The idea of films presenting philosophy is certainly not universal. Though he doesn’t believe movies’ epistemic and artistic values to be “mutually exclusive,” Smith believes that entertainment takes precedence over philosophy in films (39). A specific condition for philosophy in his eyes is the explicit advancement of an argument. Smith argues that the narrative is not “literally speaking” an argument (34). Wartenberg dismisses this explicitness objection to film as philosophy as being faulty; since ambiguity isn’t merely confined to the realm of art and can also be present in philosophical writing – dependent upon the content and the interpreter (17). However, bridging off of this, one can make the case that the accessibility and entertainment allure of films will prevent viewers from focusing on the conceptual or philosophical statements in the film. They’ll be so distracted by aesthetic sensation and the very flashy, viscerally engrossing nature of popular movies to even realize the deeper conceptual background, if it is even present.

The film medium, at least as it is typically used for mass media entertainment, is limited in its ability for it to explicitly present philosophical theories and for the audience to interact meaningfully with the plot in order to reach conclusions about the philosophical ideas presented, without either not actively participating enough or even realizing the philosophicality of the film due to the entertainment factor. The simple problem is that films are by and large tools of entertainments; whereas when the average viewer watching even a more cerebral film like Eternal Sunshine will likely mostly focus on the movie for entertainment purposes, i.e. passively, they certainly wouldn’t think the same about a book written by a philosopher. Very few laypeople read Kant or Deleuze for fun. But therein also lies what makes film so special. Its immense reach and accessibility at least ideally triggers some new thought in its viewers about the philosophical concepts it presents.

Conclusion

Eternal Sunshine could very well spark an interest in its viewers about moral philosophy or philosophy of mind, just as the teenager watching The Matrix may become introduced to Beaudrillard. Made impure (from a philosophical perspective) by the intent of entertainment, films also provide the popular appeal to introduce ideas to the populace, even if the philosophical concepts aren’t the primary focus or aren’t even realized by the majority of viewers. As a rebuttal to Smith and all the doubters of the philosophical potential of films, I believe that while film cannot replace philosophy as it is traditionally practiced, in the classroom or within the confines of textbooks, film offers a supplement a way to abstractly present philosophical issues in an accessible manner, sparking debate on the topics it explores without usually taking explicit positions or exploring the concepts outright. Rather, fictional movies like Eternal Sunshine use their plot creativity and the innate elements of film to capture and portray human experience in a way philosophy can only theorize about, bringing these ideas to a very wide and diverse audience.

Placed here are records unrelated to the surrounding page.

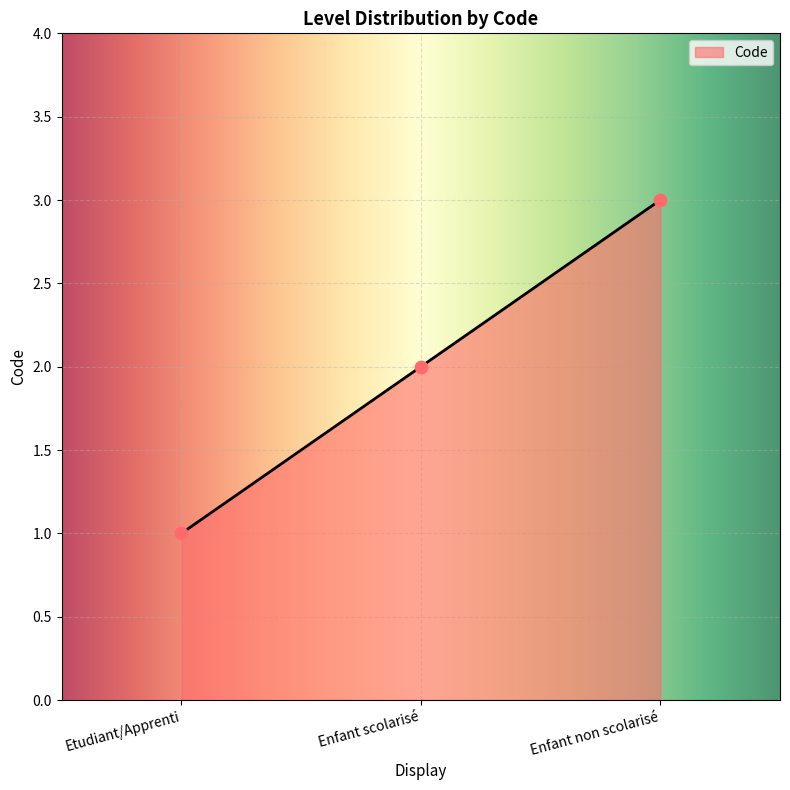

What is the change in value from Etudiant/Apprenti to Enfant scolarisé?

+1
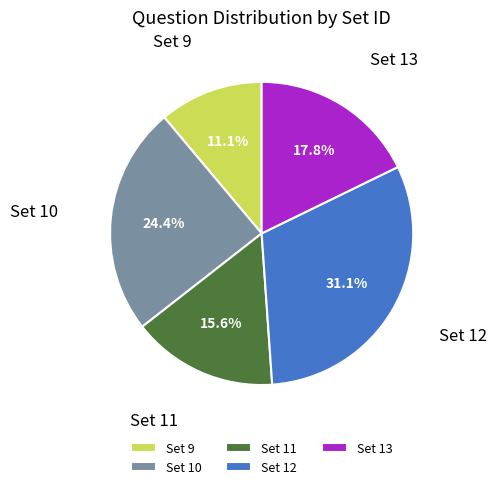

Rank the categories by value from lowest to highest.

Set 9, Set 11, Set 13, Set 10, Set 12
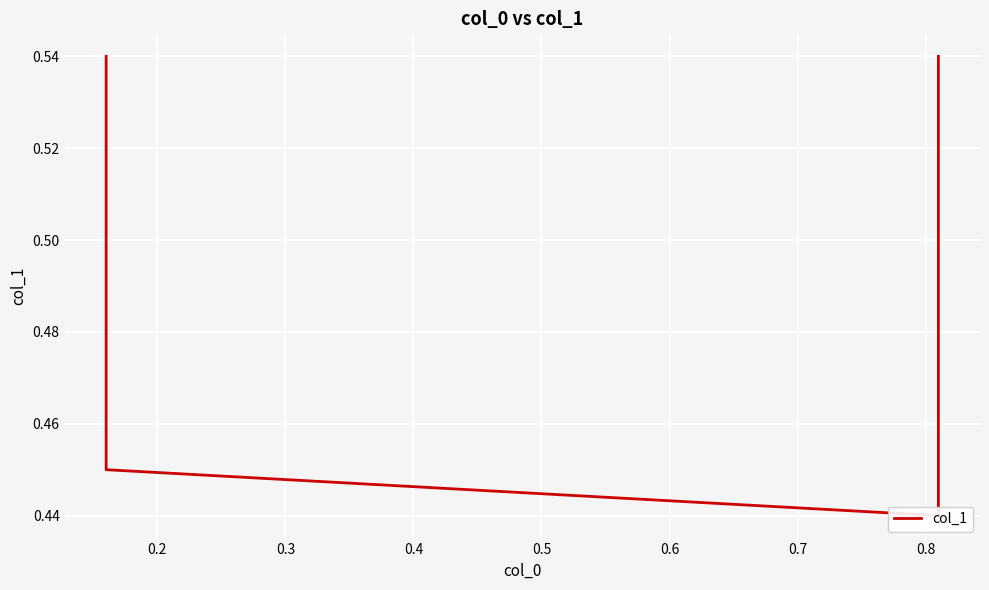

True or false: the data has more than 1 interior local peaks.

False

To understand the possibility of philosophy in film, the distorting hierarchy of philosophy and art must be abolished and they must be put on a similar level (Sinnerbrink 117). Instead of condescending to the mass audiovisual medium that has taken the world by storm like Smith or projecting philosophical thought from an external perspective like Mulhall, the middle ground advocated by Wartenberg and advanced in this paper presents the possibility to appreciate the entertainment aspects of films while also emphasizing the ability for film to espouse philosophical thought in its viewers. It would be prudent for philosophers to take note of this powerful medium and utilize it to revive dwindling interest and understanding of academic philosophy: not as a replacement for books or professors, but a spark for interest in concepts and an understanding of how they can materialize in ostensibly real world situations, which can be viewed with the detachment of a viewer who knows they are fictional and doesn’t confuse them with their particular phenomenological reality but more as a collective “daydream drug” illusion.